To reakcja UE na doniesienia o zbrodniach wojennych dokonanych przez Rosję w obwodzie kijowskim. Zakaz import węgla ma znaleźć się w pakiecie działań, mających na celu wzmocnienie istniejących środków sankcyjnych i uzupełnienie luk, które już w tym tygodniu miały być przedmiotem debaty ambasadorów UE. Szczegóły i terminy zakazu importu węgla są jednak nadal przedmiotem dyskusji.
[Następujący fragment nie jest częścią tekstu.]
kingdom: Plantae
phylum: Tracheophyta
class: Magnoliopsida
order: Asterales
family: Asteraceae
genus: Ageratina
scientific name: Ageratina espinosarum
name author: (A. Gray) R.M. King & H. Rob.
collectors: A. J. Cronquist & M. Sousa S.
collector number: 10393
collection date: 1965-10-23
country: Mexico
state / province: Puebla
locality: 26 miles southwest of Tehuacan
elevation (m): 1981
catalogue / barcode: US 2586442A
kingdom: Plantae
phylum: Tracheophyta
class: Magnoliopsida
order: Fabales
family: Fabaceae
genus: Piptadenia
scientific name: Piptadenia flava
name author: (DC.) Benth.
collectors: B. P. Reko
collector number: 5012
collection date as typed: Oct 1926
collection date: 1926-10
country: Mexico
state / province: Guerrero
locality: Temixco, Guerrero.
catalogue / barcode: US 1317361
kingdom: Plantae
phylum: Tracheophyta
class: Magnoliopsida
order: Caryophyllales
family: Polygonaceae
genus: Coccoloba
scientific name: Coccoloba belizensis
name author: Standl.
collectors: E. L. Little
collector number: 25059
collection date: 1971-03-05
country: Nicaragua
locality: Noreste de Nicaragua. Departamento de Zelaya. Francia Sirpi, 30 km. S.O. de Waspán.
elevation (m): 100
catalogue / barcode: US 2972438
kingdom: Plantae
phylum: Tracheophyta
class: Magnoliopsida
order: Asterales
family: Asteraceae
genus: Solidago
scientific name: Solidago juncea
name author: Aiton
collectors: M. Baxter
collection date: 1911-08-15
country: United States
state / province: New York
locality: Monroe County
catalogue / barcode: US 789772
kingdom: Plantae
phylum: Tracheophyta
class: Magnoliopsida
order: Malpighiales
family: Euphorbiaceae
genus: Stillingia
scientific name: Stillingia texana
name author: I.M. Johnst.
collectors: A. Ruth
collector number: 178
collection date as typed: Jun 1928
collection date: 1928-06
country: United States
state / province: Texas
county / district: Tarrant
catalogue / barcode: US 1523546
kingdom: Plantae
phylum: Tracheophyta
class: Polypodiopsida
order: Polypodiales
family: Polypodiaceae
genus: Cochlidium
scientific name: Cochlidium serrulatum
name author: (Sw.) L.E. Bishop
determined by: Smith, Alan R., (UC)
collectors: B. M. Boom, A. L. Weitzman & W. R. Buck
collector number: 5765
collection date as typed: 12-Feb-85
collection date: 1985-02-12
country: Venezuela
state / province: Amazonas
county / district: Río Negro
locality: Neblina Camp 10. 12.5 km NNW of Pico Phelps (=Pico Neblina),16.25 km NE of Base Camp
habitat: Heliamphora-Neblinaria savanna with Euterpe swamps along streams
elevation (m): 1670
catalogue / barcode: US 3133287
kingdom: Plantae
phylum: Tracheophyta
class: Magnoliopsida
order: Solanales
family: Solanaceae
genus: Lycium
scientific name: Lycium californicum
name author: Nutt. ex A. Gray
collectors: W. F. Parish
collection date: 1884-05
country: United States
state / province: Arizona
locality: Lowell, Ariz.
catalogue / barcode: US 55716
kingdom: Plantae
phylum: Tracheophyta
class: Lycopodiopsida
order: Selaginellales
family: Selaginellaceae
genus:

Oczekiwana jest również propozycja zakazu wjazdu do UE większości rosyjskich tirów i wpływania statków.
Po tych doniesieniach, kontrakty terminowe na następny rok na węgiel dostarczany do północno-zachodniej Europy wzrosły o ok. 8 proc. do 205 USD za tonę.
UE nie planuje na razie nakładać sankcji na ropę lub gaz, pomimo silnej presji części krajów UE.
Kilka rządów, w tym Niemcy i Węgry, sprzeciwiło się rozszerzeniu zakresu sankcji na rosyjski sektor energetyczny, ale dowody rosyjskich zbrodni zwiększyły tylko presję na blokujące sankcje kraje.
Zatwierdzenie pakietu i zakaz importu węgla wymaga poparcia wszystkich 27 państw członkowskich. W ramach tej samej propozycji UE zamierza rozszerzyć kontrolę eksportu na więcej technologii stosowanych w sektorze obronnym i innych kluczowych gałęziach przemysłu, a także ograniczenia sprzedaży sprzętu i instalacji LNG.